If Glass does get used by police, it will almost certainly be used while driving: CopTrax, the Plano, Texas company that helped set the Byron police up with their trial pair of Glass, plans to work in Glass compatibility for its in-car video system and for its database scanning technology. Though Glass' facial recognition software is still in its infancy, that could eventually be rolled into a law-enforcement use of the device.

An article published in Police Magazine in October notes that "tools like CopTrax may make combination in-car, wearable computer systems the wave of the future."

Anything that gives the police more latitude to scan crowds, license plates, and pull over people it may have otherwise ignored is sure to raise some 1984-esque fears, but, actually, groups like the ACLU have come out in support of police body-mounted cameras.

"Although we generally take a dim view of the proliferation of surveillance cameras in American life, police on-body cameras are different because of their potential to serve as a check against the abuse of power by police officers," the ACLU said last year. "Cameras have the potential to be a win-win, helping protect the public against police misconduct, and at the same time helping protect police against false accusations of abuse."

Of course, Glass's capabilities go a little further than that, and the ACLU also notes that police body cameras "mean that many instances of entirely innocent behavior will be recorded." They have lobbied for strict data retention oversight and transparency about on-body camera use.

Google, for its part, says that they haven't reached out to any law enforcement groups and that the devices being used by the NYC, Byron, and Rialto police through the Explorer program or were purchased in some other way. In any case, it appears as though state legislatures are specifically planning for a future where cops are rigged up with Glass.

**Problem requirements**
In the article on police use of Glass, write out the passage that opens with "An article published" and closes with "police body-mounted cameras.", replacing "crowds" with "public gatherings".

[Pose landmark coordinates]
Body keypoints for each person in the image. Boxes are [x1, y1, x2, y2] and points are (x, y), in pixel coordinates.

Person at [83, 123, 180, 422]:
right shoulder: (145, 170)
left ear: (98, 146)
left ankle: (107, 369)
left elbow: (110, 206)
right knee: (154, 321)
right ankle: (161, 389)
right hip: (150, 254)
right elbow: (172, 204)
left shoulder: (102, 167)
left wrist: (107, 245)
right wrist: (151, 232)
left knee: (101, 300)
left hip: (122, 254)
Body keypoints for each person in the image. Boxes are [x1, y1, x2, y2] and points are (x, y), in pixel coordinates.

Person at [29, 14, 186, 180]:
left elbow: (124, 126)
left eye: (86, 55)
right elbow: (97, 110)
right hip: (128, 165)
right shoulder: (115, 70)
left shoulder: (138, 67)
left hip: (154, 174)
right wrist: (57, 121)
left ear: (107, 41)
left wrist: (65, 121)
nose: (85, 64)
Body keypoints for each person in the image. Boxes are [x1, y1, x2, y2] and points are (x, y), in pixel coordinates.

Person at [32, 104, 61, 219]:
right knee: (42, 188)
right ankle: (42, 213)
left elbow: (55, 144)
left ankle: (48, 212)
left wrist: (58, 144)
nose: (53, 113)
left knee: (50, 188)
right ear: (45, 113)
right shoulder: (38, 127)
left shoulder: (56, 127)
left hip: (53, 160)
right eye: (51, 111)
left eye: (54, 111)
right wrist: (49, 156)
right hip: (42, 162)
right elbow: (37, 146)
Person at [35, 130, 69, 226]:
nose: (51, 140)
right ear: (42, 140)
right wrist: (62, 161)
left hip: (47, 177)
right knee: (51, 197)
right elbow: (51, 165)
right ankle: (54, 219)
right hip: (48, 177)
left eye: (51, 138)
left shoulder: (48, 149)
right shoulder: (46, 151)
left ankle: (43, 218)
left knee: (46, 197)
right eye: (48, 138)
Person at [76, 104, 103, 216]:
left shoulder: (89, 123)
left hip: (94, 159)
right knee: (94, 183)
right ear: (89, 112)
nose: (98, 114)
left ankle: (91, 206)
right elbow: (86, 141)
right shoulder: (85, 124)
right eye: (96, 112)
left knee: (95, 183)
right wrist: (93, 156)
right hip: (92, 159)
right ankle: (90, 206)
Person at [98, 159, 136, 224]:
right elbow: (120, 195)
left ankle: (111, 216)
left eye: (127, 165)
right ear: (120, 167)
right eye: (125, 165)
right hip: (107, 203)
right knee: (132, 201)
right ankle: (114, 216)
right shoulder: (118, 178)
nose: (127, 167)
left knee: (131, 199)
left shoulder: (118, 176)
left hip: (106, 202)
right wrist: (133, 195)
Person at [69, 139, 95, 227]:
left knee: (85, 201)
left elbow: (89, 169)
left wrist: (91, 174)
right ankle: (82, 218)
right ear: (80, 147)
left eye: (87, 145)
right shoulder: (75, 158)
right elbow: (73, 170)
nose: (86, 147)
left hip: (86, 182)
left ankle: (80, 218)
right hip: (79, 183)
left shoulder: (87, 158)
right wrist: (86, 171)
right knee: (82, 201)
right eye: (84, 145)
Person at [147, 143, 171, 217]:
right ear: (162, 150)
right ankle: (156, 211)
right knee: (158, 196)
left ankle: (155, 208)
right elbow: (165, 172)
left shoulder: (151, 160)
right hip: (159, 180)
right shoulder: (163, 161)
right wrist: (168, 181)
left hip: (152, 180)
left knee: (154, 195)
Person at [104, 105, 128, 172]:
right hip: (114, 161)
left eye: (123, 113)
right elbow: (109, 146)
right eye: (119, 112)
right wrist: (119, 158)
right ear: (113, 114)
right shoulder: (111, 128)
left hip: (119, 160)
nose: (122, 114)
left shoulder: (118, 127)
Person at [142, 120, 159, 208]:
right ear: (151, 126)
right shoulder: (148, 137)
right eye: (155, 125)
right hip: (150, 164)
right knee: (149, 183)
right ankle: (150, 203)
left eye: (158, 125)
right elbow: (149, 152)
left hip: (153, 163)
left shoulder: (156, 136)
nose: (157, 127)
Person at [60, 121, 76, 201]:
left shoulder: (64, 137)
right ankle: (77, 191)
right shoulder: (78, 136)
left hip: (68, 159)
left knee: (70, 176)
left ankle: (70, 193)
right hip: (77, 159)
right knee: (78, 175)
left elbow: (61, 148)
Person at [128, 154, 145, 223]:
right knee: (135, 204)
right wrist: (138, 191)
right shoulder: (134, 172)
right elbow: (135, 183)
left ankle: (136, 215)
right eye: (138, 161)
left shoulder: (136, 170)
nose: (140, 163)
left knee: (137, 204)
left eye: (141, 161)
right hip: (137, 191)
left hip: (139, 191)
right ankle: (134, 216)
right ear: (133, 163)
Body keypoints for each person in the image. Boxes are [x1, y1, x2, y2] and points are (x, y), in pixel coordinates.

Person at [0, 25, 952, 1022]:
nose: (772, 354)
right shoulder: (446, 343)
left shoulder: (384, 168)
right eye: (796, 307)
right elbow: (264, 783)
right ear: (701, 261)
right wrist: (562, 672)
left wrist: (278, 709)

**Exercise solution**
An article published in Police Magazine in October notes that "tools like CopTrax may make combination in-car, wearable computer systems the wave of the future."

Anything that gives the police more latitude to scan public gatherings, license plates, and pull over people it may have otherwise ignored is sure to raise some 1984-esque fears, but, actually, groups like the ACLU have come out in support of police body-mounted cameras.